Ne olacak açılınca, yaz mı uzayacak, hava sıcaklığı tekrar 40’ların üzerine mi çıkacak, pazarda-çarşıda satılan hıyarın kilosu mu düşecek, senelerdir yılan hikâyesine dönen Göksun – Elbistan yolu mu tamamlanacak, hatırlayın Dulkadiroğlu – Çağlayancerit yolunun ihalesi yapılalı aylar oldu, oldu da bitti mi sanıyorsunuz?
Meclis açılınca ne olacak?
Ankara veya İstanbul uçak seferleri iptal edilmeyecek mi? Komşu ilimize gitmekten kurtulacak mıyız Meclisin açılmasıyla.

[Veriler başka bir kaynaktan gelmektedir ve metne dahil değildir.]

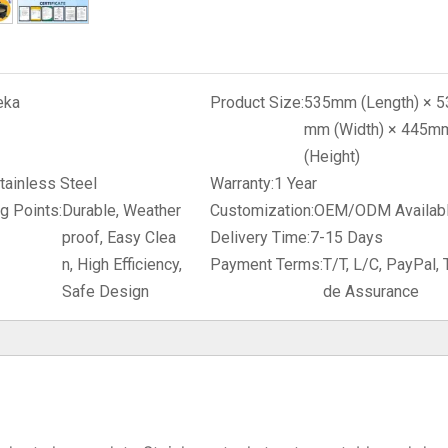
eka
Product Size:
535mm (Length) × 5
mm (Width) × 445m
(Height)
tainless Steel
Warranty:
1 Year
g Points:
Durable, Weather
Customization:
OEM/ODM Availab
proof, Easy Clea
Delivery Time:
7-15 Days
n, High Efficiency,
Payment Terms:
T/T, L/C, PayPal, 
Safe Design
de Assurance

Sahi şu meşhur ILS cihazı meselemiz vardı, Güney Kore’li bir şirkete ihale yapılmıştı, pistin sonundaki 60 dönümlük alan da kamulaştırılmıştı. Yoksa bize yalan mı söylediler de uçak seferleri iptal ediliyor, yine Gaziantep’e inmekten keyif alıyor.
(Kardeşim uçağın, pilotun keyfinin kahyası mısınız, ister iner, ister biner, size ne, bana ne!)
Sahi, uçakların komşu ilimize inmesi kime yarıyor!
*
Senelerdir yazarız, konuşuruz, tartışırız da ardı arkası gelmez, Türkoğlu – Nurdağ arası sıcak asfalt olacaktı, meclis açılınca yola sıcak asfalt mı dökülecek? Güz mevsiminde sıcak asfalt tutar mı?
Seneler önce Türkoğlu’na Lojistik Merkez yapılmış, o zamanın parası ile 25 milyon gitmişti. Ölü yatırıma dönüştü. Yoksa meçli saçılınca Türkoğlu Lojistik Merkezi devreye mi girecek, yoksa devre dışı kalmayı, atıl vaziyette rezil rüsva olmayı sürdürecek mi?
*
Ne olacak Meclis açılınca. Bakın Aksu Çayı, Erkenez Çayı durmadan, gece-gündüz zehir akıyor. Kimyasal atıklar vasıtasıyla kirli sular barajları kirletiyor, doğal yaşam katlediliyor, canlılar ölüyor. Faydası olacak mı acaba meclisin açılmasının!
Şu Ilıca yolundan vazgeçeyim, yazmayayım diyorum ama halime bırakmıyorlar. Zaten yaza yaza da bıktık, usandık. Çünkü siyasilerin çok da umurlarında değil. Geldiklerinde tavasını yerler, havasını solurlar, bir de çimerler ama yolun iyileştirilmesi için Ulaştırma Bakanı Uraloğlu’na gidip de ‘Sayın Bakanım bizim şu Ilıca yoluna bir el atsanız, bir yatırım planına alsanız, bitse de rahatlasak, vatandaşın dilinden kurtulurduk!’ mu diyeceksiniz.
*
Ya Hastanesi. Sağlık ocağı vardı, depremde sonra tamamen yıkıldı. Doktor arkadaşlar ve diğer sağlık çalışanları konteynerlerde hizmet veriyorlar. Şimdi havalar iyi de, yarın kar kış kapıya dayandığında ne yapacaksınız. Sahi, Meclisin açılması hastanenin yapılına vesile olacaksa, gidip ben de açayım bir an önce.
Takıldığım bir mesele daha var ki önemli, hadi diyelim meclis açıldı hayırlısı ile dualarla, açılınca senelerdir kültür ve turizm adına bir eylem, gelişme, plan-proje, bir etkinlik yapmayı aklına getirmeyen Seydihan kardeşimiz acaba emekliliğini mi isteyecek, ya da Hakkari’ye tayini mi çıkacak?
*
Artık fuar da kapandı. Şu şarkıcıydı, bu rol model kimseyi gezdirmeydi, şu açılış, bu toplantı, şehrin bitmek tükenmek bilmeyen sorunlarıyla uğraşmak, sorulara cevap vermek, (sanki çok da soru alıyorsunuz ya, neyse!) ee yoruldular tabi.
Sonra her gün aynı yemek. Yenmez birader! Meclis açılsaydı hayırlısı ile zengin ve lezzetli yemek çeşitleri ile mide doyurmak varken, her gün içli köfte, lahmacun, dolma, mumbar da yenilmez mi?
Gittiğin yerde çay-kahve. Mide spazmı geçirir insan!
Sonra evi barkı unuttular.
*
Gözünü seveyim yüce Meclisin. İnsanı yormuyor, sonra arkadaşlarımızı da özlemedik değil hani.
En önemlisi de parmak indirip parmak kaldırmak yormuyor insanı.